Design optimization of 3-phase converter fed DC series motor

Abstract

This paper presents the design optimization of a 3-phase, 6-pulse converter fed DC series motor for minimum material cost using non linear programming (NLP) technique. A mathematical model with 16 design variables, some of them representing the physical dimensions of the motor, is formulated. An octagonal frame for the yoke and poles, nonlinearity of the magnetic circuit, compensating winding in the pole faces and inter-pole winding are considered for the design. Some of the important constraints such as maximum reactance voltage of the commutating coil, maximum voltage between commutator segments, minimum clearance between the main field and inter-pole windings, ratio of torque to moment of inertia of armature, pulse duty factor with reference to armature current, efficiency of the motor etc., are imposed.
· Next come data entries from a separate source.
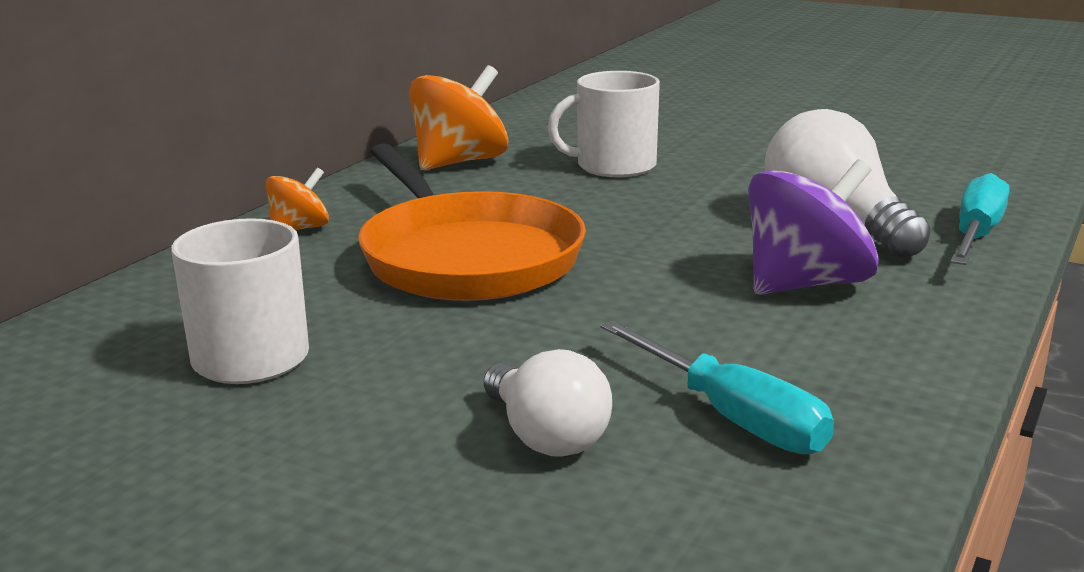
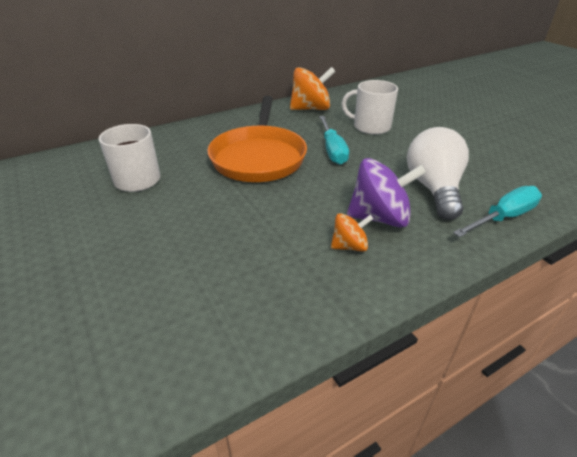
camera: 30 degrees right, 15 degrees up
(299, 229) = (218, 126): orange spinning top -> orange spinning top (349, 246)
(546, 436) = (184, 256): white light bulb -> none
(731, 416) = (262, 277): turquoise screwdriver -> turquoise screwdriver (332, 150)

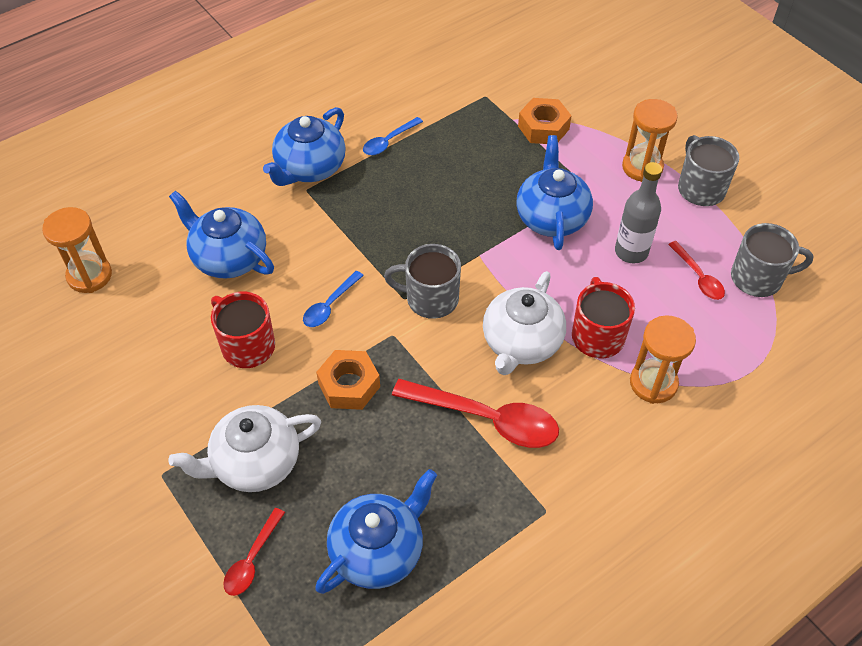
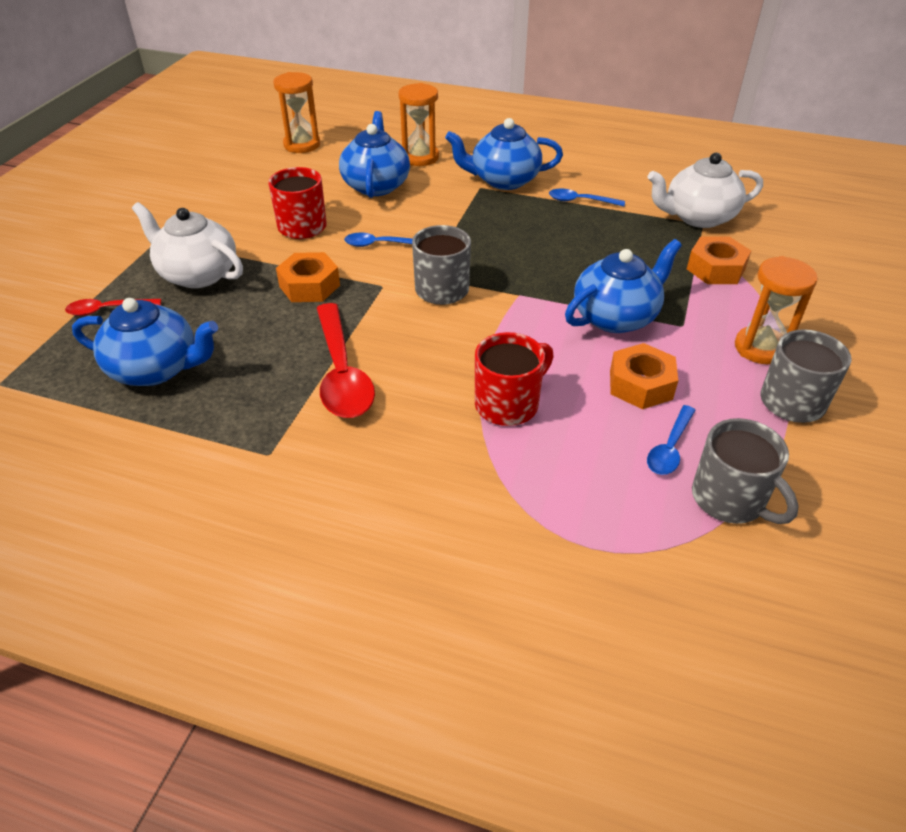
camera: 55 degrees right, 10 degrees down
(521, 343) = (447, 359): white teapot -> white teapot (698, 217)
(631, 252) = (640, 385): grey bottle -> orange nut
(653, 383) = (490, 469): orange hourglass -> orange hourglass (420, 157)
(698, 277) = (670, 448): red spoon -> blue spoon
The design analysis program includes armature circuit inductance calculations, harmonic currents due to rectified voltage, additional losses due to flux pulsations in the armature and magnetic circuit, skin effect in armature and inter-pole winding conductors. The design problem is converted into a sequence of unconstrained minimization problems by Zangwill's exterior penalty function method and Powell's minimization technique is applied to minimize the active material cost of a 150 h.p., 550 volts, 4-pole, 1500 r.p.m. DC series motor fed from a 6-pulse, 3-phase bridge converter. The effect of source impedance and of the triggering angle of the converter on the optimal solution is discussed. At the optimal solution, the torque and speed pulsations of the motor are investigated.